Per-instance keypoint data:
*** Block opens ***

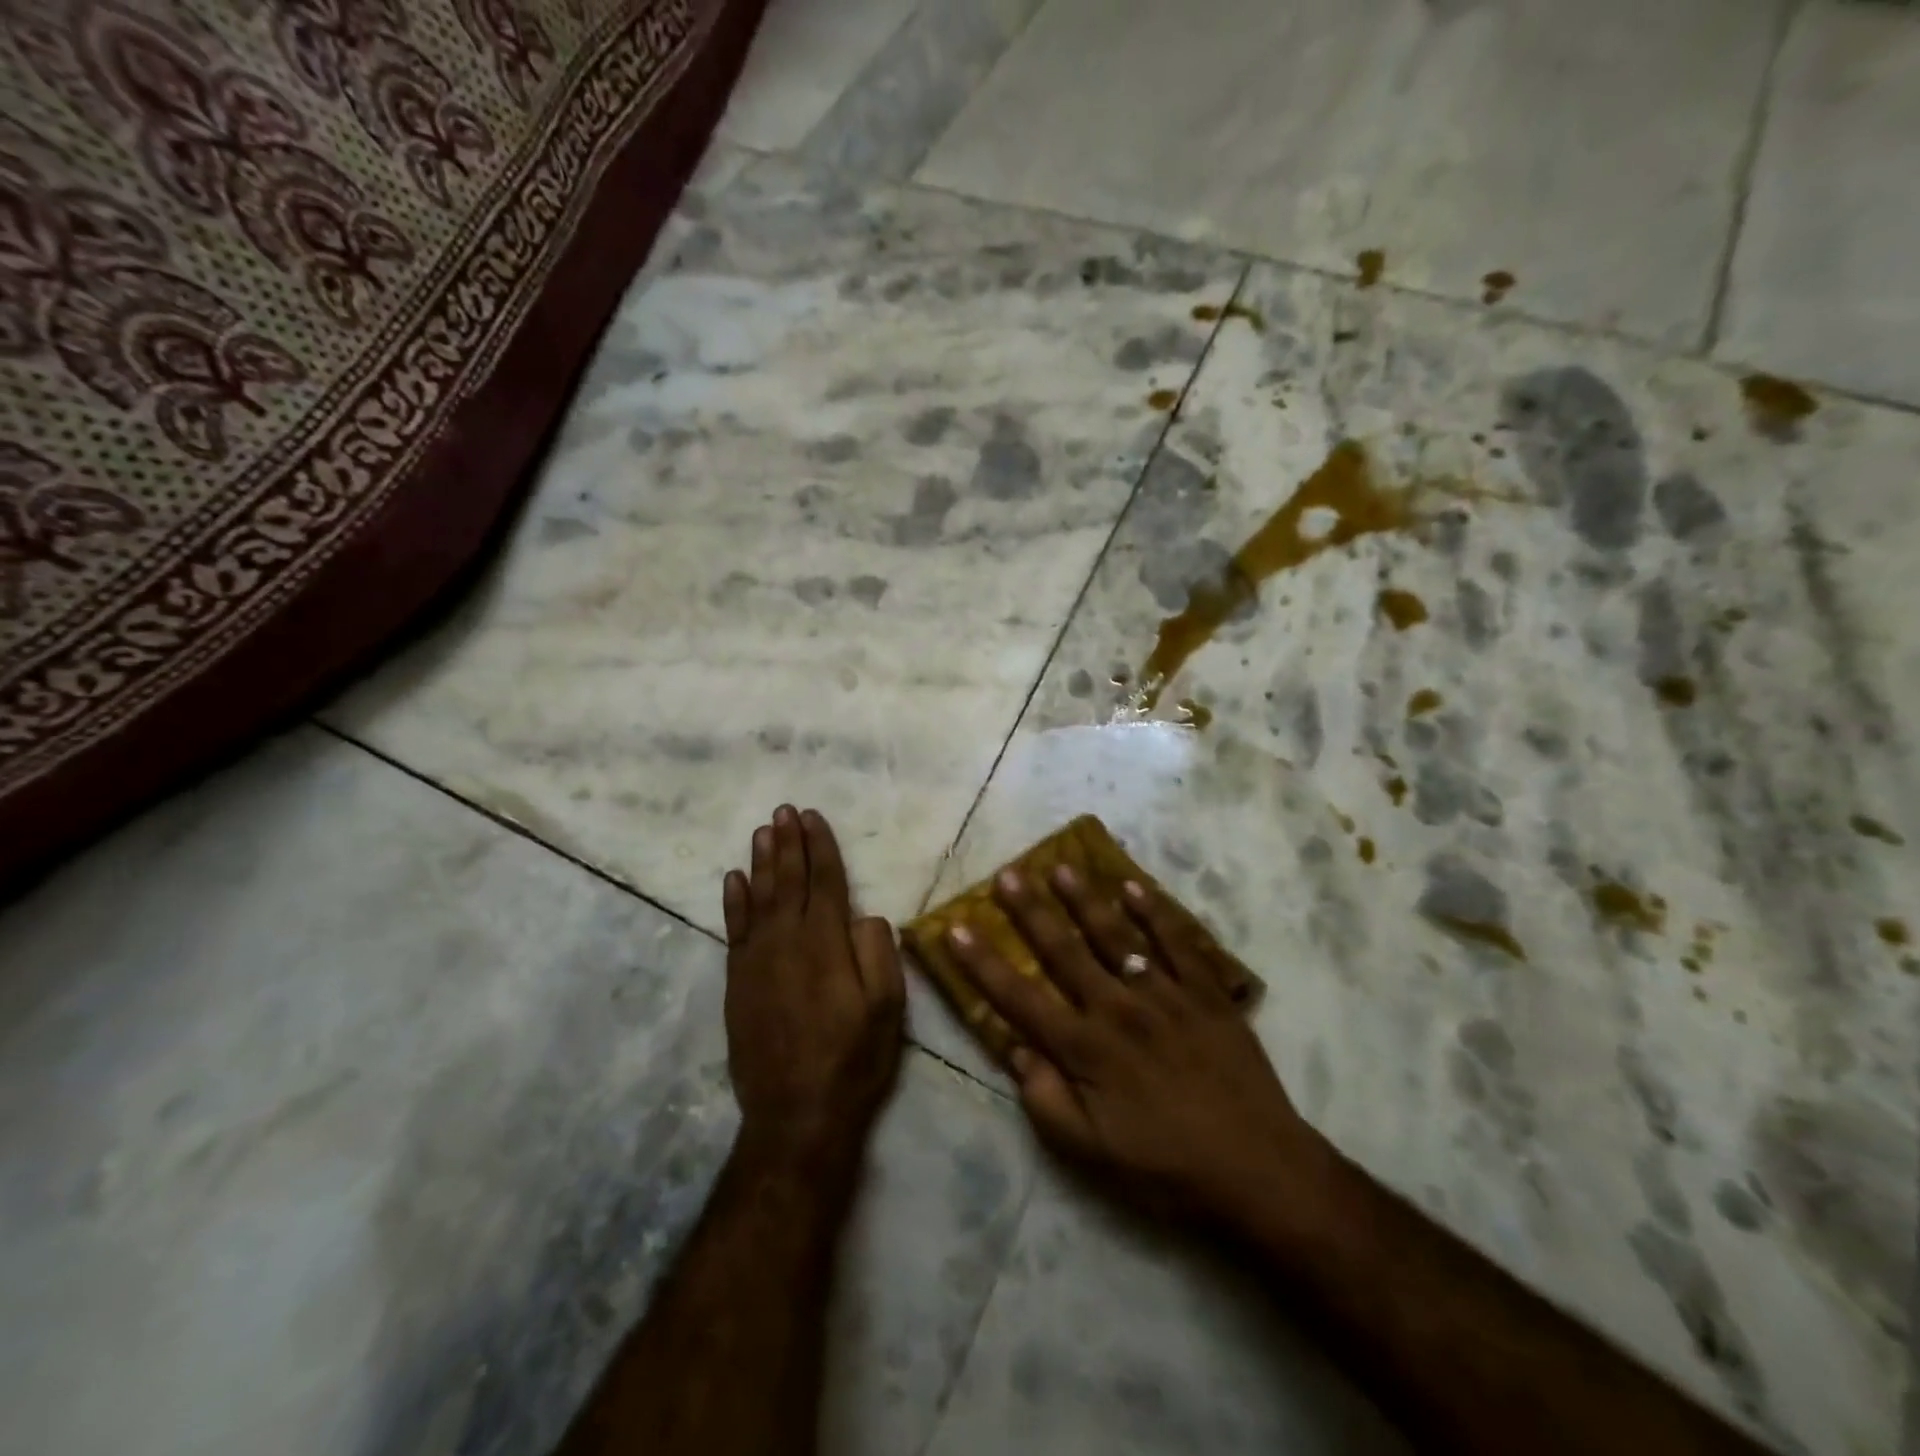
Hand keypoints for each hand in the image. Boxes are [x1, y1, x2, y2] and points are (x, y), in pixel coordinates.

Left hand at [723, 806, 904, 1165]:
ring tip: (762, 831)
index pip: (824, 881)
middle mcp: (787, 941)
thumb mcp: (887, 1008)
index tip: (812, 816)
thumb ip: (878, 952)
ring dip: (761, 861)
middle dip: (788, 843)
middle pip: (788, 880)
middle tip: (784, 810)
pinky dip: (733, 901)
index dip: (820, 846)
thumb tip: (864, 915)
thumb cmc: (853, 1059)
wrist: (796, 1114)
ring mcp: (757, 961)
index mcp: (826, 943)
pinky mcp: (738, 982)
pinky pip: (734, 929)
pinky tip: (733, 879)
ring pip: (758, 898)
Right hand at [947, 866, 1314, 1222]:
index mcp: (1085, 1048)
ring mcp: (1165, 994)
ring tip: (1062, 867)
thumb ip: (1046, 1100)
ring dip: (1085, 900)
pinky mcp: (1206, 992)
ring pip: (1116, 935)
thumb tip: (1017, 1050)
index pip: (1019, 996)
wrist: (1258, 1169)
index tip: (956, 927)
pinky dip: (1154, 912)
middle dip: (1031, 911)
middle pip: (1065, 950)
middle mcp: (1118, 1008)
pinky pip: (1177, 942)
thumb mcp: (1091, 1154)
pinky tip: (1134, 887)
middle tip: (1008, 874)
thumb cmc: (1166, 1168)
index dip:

*** Block closes ***

ASSIGNMENT:
Write down only the closing run of lines: the one containing "thumb tip: (1017, 1050)" and every line after it to the end of the entries, exactly.

WORKED SOLUTION:
thumb tip: (1017, 1050)
index pip: (1019, 996)
wrist: (1258, 1169)
index tip: (956, 927)
pinky dip: (1154, 912)
middle dip: (1031, 911)
middle pip: (1065, 950)
middle mcp: (1118, 1008)
pinky pip: (1177, 942)
thumb mcp: (1091, 1154)
pinky tip: (1134, 887)
middle tip: (1008, 874)
thumb cmc: (1166, 1168)
index dip:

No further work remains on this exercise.